Here’s the thing about agentic AI – it’s basically AI that can work independently when you give it a task, but you still need to double-check everything it produces. Think of it as a super-smart assistant that’s great at execution but still needs human oversight. The survey shows 91% of technologists expect this type of AI to be used for analyzing massive datasets, which actually means we’ll need more human data analysts to verify results and ensure transparency. It’s kind of ironic – the more AI we deploy, the more human expertise we need to manage it properly.

Humanoid Coworkers Coming Soon?

So about those humanoid robots becoming coworkers… 77% of tech leaders think they’ll add some fun to the workplace initially, but then become just another colleague with circuits. But let’s be real – are we actually ready for this? The technology is advancing faster than our ability to integrate it socially and ethically. We’re talking about physical machines working alongside humans, not just software tools. The survey suggests robotics will be one of the top areas influenced by AI in 2026, along with extended reality and autonomous vehicles. Basically, we’re looking at a workplace transformation that goes way beyond ChatGPT.

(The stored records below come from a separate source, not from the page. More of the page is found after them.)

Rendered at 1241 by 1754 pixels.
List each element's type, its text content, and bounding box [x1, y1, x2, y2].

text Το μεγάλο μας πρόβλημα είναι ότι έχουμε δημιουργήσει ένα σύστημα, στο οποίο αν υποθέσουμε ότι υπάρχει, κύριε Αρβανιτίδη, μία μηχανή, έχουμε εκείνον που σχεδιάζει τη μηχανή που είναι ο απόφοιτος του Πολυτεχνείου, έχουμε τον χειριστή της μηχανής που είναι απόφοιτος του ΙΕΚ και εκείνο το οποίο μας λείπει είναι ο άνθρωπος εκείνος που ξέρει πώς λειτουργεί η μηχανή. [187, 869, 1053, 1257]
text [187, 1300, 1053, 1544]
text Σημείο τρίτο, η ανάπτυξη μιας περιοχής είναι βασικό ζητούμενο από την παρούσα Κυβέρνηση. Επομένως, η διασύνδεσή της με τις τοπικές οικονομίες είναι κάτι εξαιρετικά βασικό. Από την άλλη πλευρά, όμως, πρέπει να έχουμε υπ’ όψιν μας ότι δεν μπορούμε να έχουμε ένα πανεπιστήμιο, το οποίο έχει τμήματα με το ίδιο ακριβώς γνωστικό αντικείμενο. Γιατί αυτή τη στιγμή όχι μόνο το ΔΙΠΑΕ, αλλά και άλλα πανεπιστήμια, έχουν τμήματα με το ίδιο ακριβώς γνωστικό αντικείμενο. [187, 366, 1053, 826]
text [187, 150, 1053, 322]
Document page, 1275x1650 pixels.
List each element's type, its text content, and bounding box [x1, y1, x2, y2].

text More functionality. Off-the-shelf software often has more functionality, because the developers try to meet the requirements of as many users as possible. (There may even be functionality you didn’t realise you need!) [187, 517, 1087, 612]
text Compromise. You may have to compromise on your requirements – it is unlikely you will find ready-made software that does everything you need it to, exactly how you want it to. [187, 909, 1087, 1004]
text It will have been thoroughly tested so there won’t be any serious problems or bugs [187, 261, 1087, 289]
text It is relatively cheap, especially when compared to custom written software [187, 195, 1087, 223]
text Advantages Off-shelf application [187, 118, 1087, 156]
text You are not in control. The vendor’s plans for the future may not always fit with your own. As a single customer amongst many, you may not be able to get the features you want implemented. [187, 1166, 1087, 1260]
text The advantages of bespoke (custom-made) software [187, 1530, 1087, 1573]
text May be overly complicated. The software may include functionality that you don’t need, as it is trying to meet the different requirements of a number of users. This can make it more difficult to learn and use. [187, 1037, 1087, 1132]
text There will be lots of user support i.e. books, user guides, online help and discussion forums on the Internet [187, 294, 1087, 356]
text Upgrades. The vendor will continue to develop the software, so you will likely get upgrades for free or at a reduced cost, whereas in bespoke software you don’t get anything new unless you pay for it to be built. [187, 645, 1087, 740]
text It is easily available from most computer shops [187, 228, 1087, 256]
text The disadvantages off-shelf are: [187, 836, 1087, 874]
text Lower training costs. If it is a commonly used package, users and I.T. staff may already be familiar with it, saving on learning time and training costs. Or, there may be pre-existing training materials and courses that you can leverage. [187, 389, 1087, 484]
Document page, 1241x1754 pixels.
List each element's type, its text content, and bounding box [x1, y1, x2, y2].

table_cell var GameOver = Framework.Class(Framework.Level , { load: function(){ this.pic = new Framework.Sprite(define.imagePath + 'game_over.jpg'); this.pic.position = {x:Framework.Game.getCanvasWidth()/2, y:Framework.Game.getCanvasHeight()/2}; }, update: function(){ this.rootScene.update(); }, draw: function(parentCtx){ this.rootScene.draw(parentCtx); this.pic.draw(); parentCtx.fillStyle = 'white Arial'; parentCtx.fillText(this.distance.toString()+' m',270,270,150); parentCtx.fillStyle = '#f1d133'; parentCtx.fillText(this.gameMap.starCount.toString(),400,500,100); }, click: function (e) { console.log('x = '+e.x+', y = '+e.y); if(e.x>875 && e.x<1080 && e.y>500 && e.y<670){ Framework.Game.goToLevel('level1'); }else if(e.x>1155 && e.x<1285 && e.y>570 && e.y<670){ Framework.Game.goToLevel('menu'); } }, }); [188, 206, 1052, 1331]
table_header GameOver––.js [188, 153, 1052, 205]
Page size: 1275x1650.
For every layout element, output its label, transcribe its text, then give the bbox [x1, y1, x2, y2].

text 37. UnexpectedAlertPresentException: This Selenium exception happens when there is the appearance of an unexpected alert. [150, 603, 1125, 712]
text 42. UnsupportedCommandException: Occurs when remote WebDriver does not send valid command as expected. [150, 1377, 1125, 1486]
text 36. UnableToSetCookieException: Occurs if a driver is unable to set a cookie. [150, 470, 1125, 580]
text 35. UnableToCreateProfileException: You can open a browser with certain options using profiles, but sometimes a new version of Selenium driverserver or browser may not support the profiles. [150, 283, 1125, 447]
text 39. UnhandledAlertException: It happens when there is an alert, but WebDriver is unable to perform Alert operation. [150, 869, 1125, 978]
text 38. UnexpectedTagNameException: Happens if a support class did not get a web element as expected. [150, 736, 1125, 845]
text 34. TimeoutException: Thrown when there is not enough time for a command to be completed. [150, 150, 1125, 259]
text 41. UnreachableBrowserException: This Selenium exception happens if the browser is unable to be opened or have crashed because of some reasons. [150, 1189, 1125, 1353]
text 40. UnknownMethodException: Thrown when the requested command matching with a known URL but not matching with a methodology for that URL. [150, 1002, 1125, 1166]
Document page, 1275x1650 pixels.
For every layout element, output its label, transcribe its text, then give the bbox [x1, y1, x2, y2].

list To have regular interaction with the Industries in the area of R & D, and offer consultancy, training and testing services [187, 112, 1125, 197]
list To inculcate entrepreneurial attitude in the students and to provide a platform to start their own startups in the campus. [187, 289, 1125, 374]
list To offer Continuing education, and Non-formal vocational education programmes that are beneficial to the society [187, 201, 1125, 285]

The Infrastructure Time Bomb

Now here’s the part that worries me – nearly half of those surveyed think it will take five to seven years to build the data center infrastructure needed to support all this AI growth. That’s a massive gap between AI capability and the infrastructure required to run it. Think about the energy demands, the cooling requirements, the physical space needed. And one third think it could happen in three to four years? That seems incredibly optimistic given the current state of global data centers. We’re already seeing power constraints in some regions, and AI workloads are only going to make that worse.

The Skills Shift Nobody’s Talking About

The most interesting finding might be what the survey reveals about future hiring. As AI takes over more routine tasks, the skills companies want are shifting toward things like prompt engineering, data analysis, and AI system management. It’s not about replacing humans entirely – it’s about creating new roles that work alongside AI systems. The IEEE survey suggests we’re heading toward a future where human-AI collaboration becomes the norm across software, finance, healthcare, and transportation. But are our education systems and workforce training programs keeping up? Probably not fast enough.